それを見て私は、いや、私たちはこれから何をしにいくのかを思い出しました。
「なるほど。つまりレガートさんたちには、そんな森牛を狩る方法があるってことですね?」
「ご明察です! いやいや、流石は勇者様ですな! 気付いて欲しかった点は、まさにそこなのです!」
二台の馬車の中から一斉に聞こえる、イエーイ! という嬉しそうな声とハイタッチの音。レガートさんも隣の御者さんとパチンとやりました。
「森牛狩りは我らがマツコベ村の伝統であり、誇りなのです。勇者様が観光なさると聞いた以上は、是非見て頂きたかった!
さて、どうでしょうか勇者様。ここは一つ、わたくしと勝負と参りませんか?」
「勝負ですか?」
「ええ、簡単な勝負です。勇者様と我々、どちらがより多くの森牛を倒して捕らえるか。わたくしどもは、こと森牛狩りにおいては、勇者様にも引けを取らないと自負しております」
この人界で、歴代勇者の実力を知らない者はいません。
魔王に匹敵し、人界の最大戦力である勇者は冒険者としても超一流。一流の冒険者では太刀打ちできず、一流の狩人にも困難な森牛狩りでも、それが勇者となればどうなるかは分からない。
マツコベ村の村人たちは、自らの誇りはあの勇者にだって引けを取らないのだということを、心のどこかで証明したがっていたのかもしれません。
とはいえ。
「すみませんけど、勝負はできません」
「おや。理由を伺っても?」
「お恥ずかしい話なんですが、私、魔物の討伐って数えるほどしかしたことがないんです。その、ちょっと苦手で」
「ああ! ご安心ください。森牛は凶暴な魔物ではなく、臆病な動物です。危険はなにもありません」
なにか優しげに微笑まれました。あっ。これは私の見た目に騙されて、また何か勘違いをされていますね。違いますよ。あなたの目の前にいる田舎娘は今のところ人類最強らしいです。
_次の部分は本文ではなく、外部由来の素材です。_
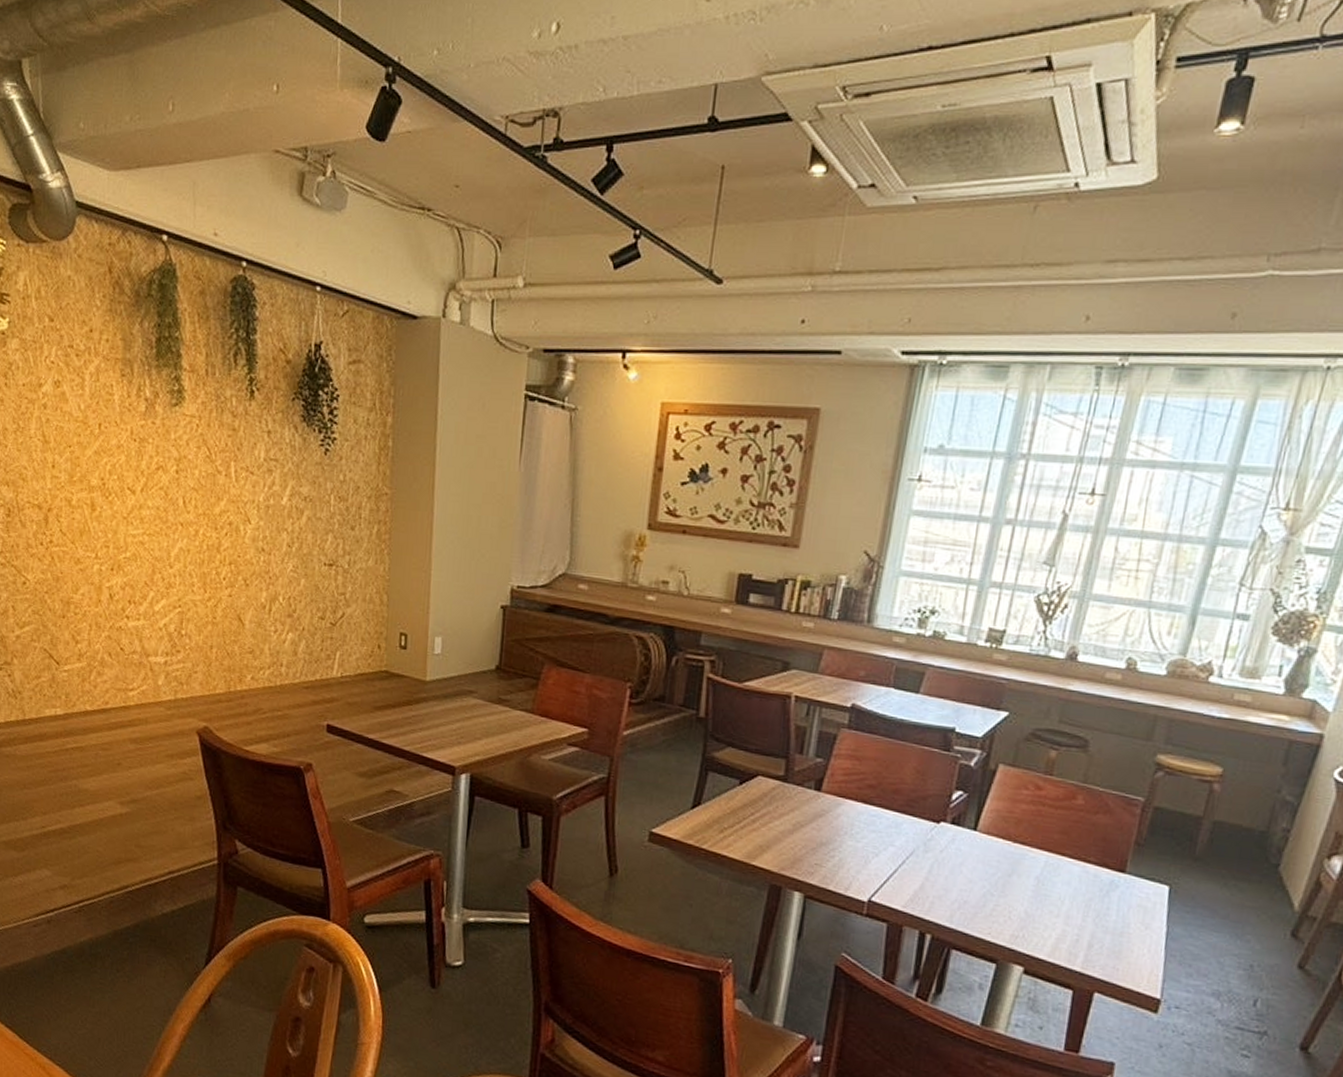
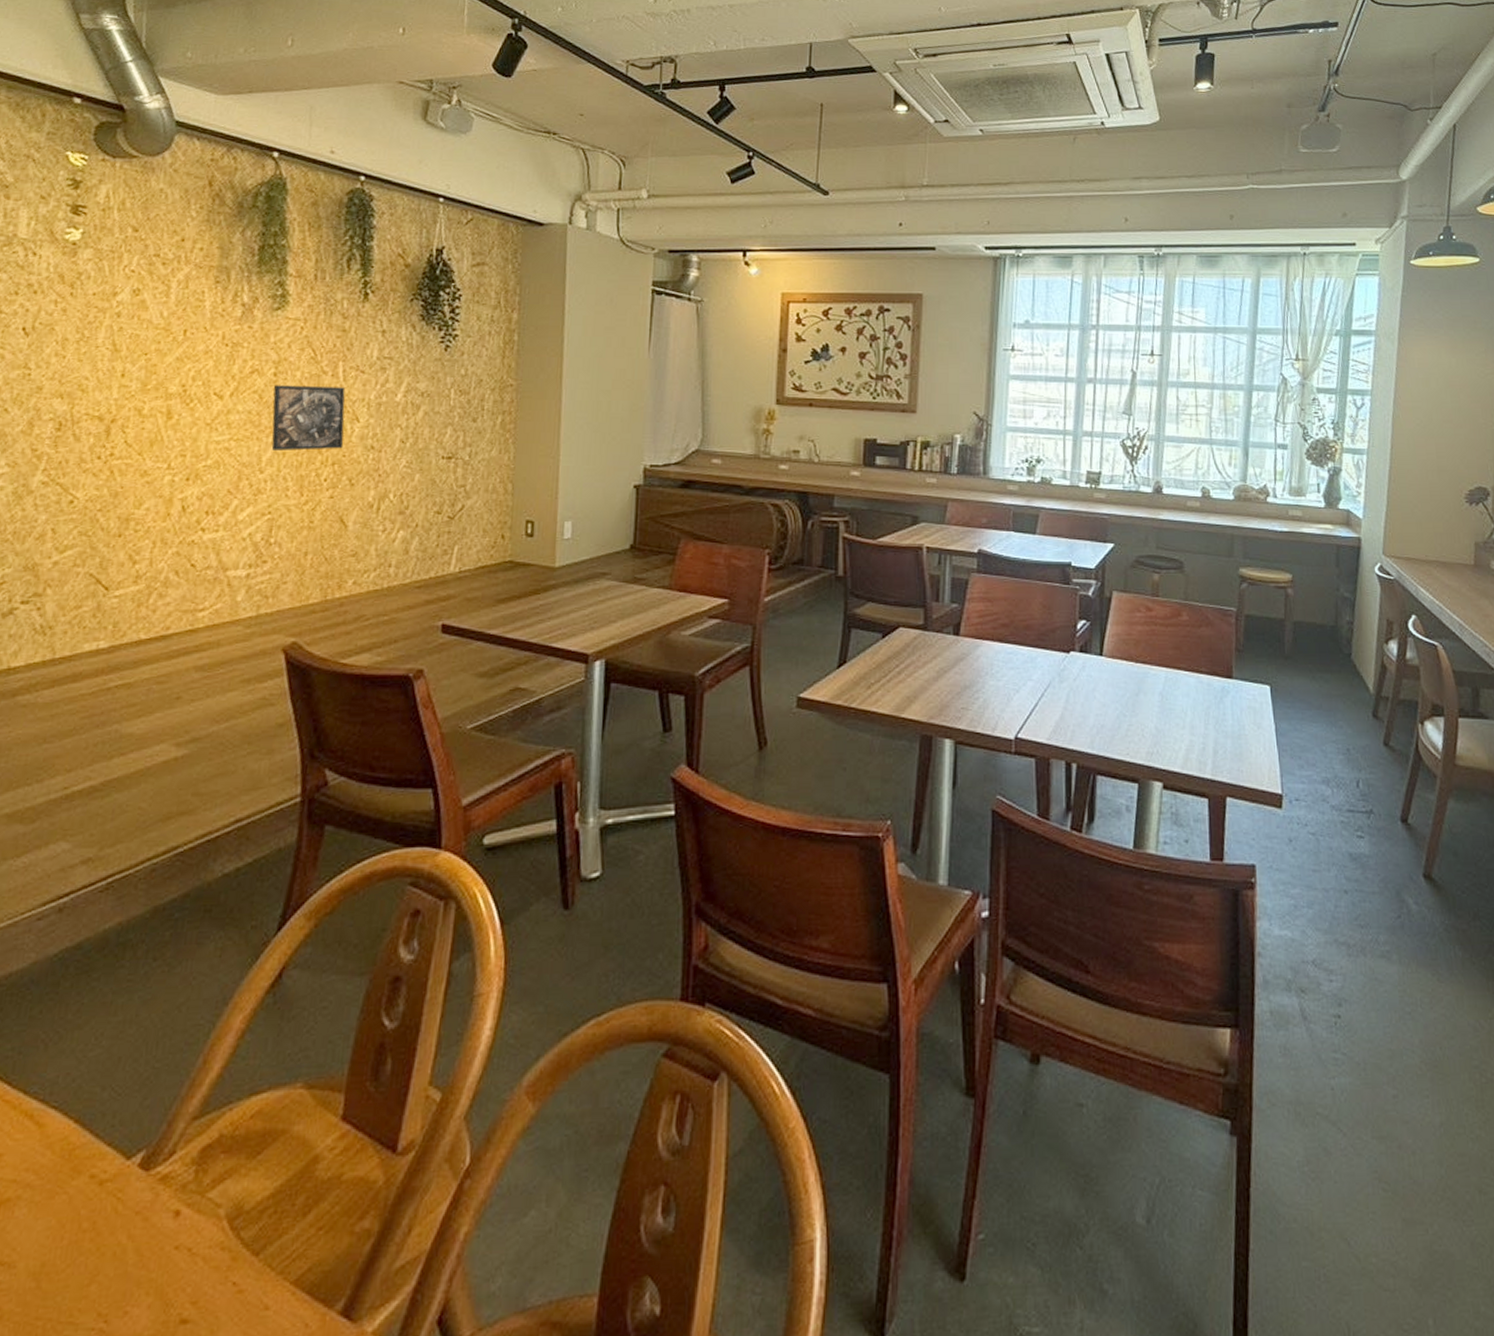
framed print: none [176,483,238,550] -> present [271,385,346,450]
煮え切らない私に見かねたアグニが、助け舟を出してくれました。
「そうではないのだレガート殿。つまりだ。ルージュ殿の魔力を感じると、もれなく野生動物たちは逃げ出すのだ。馬や牛も、魔物もな。おかげでこの道中、魔物らしい魔物を討伐していない。森牛狩りなど、恐らく勝負にもならんだろう」
「……あっ。それは、なんと申し上げてよいか」
「いえ、なんかすみません。たぶんレガートさん、私のレベルを知ったらびっくりしますよ」
なんせ未だ一桁台です。レベル一桁の勇者なんて聞いたことありませんよ。
それにたっぷり魔力をもらっているのに、私は魔法も使えません。一応王都で転移魔法が教われるらしいですけど、もしかして今の私、イマイチパッとしないのでは?
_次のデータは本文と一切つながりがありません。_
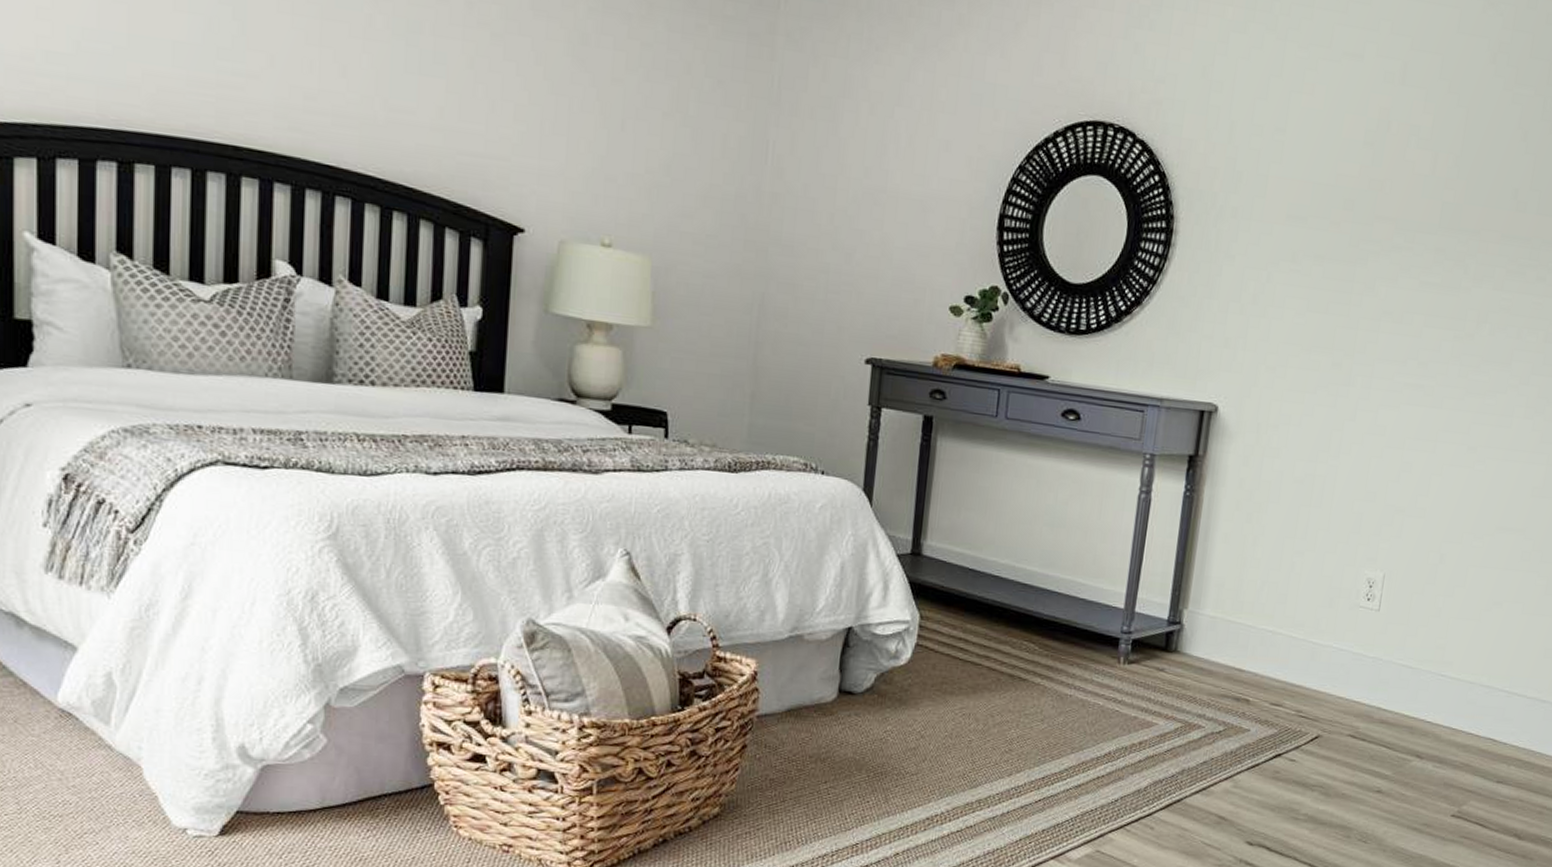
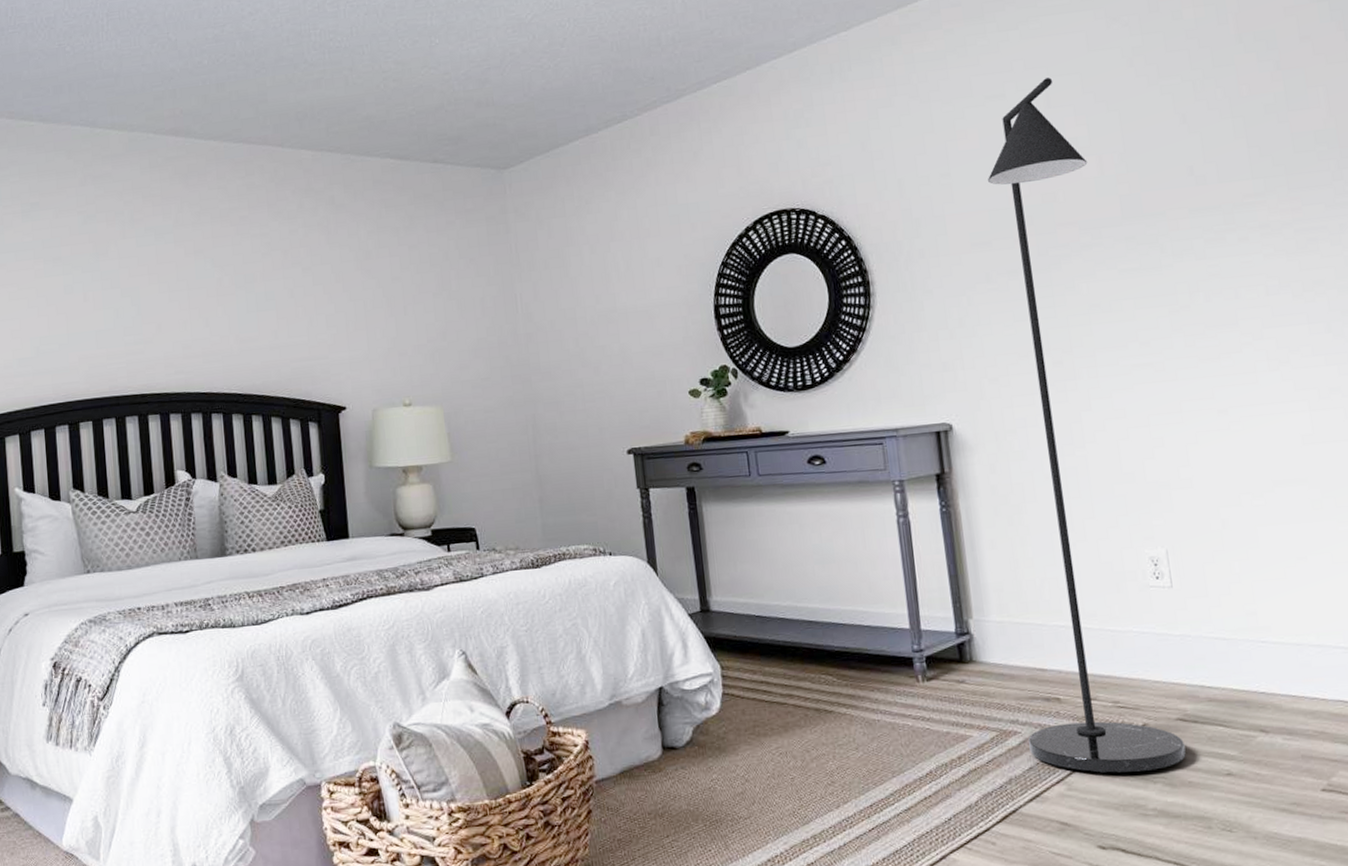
floor lamp: none [1208,50,1423,779] -> present [988,78,1186,774]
そろそろ王都も近いですし、ここは一念発起して、アグニに魔法を教われないでしょうか。
そんな私の思いを乗せて、デルタは気持ちゆっくり目に、馬車は気持ち早足で進みます。
幾つかの丘を越え、幾つかの小屋を通り過ぎて、やがて私たちは牧草地を抜けて、西の森へと辿り着きました。
森牛たちが住むという、本当の森牛の聖地。そして、レガートさんたちの言う狩り場に。
あけましておめでとうございます! 今年もよろしくお願いいたします!
お待たせしておりすみません。森牛編はちょっと難産気味です。
マツコベ村のコテージの話とか、レガート村長の賄賂の真意とか、書きたいことはあったんですけど収まりが悪いのでカットしています。あととっとと森に言ってほしかった。
回想的な感じで他で盛り込めたらいいなあ。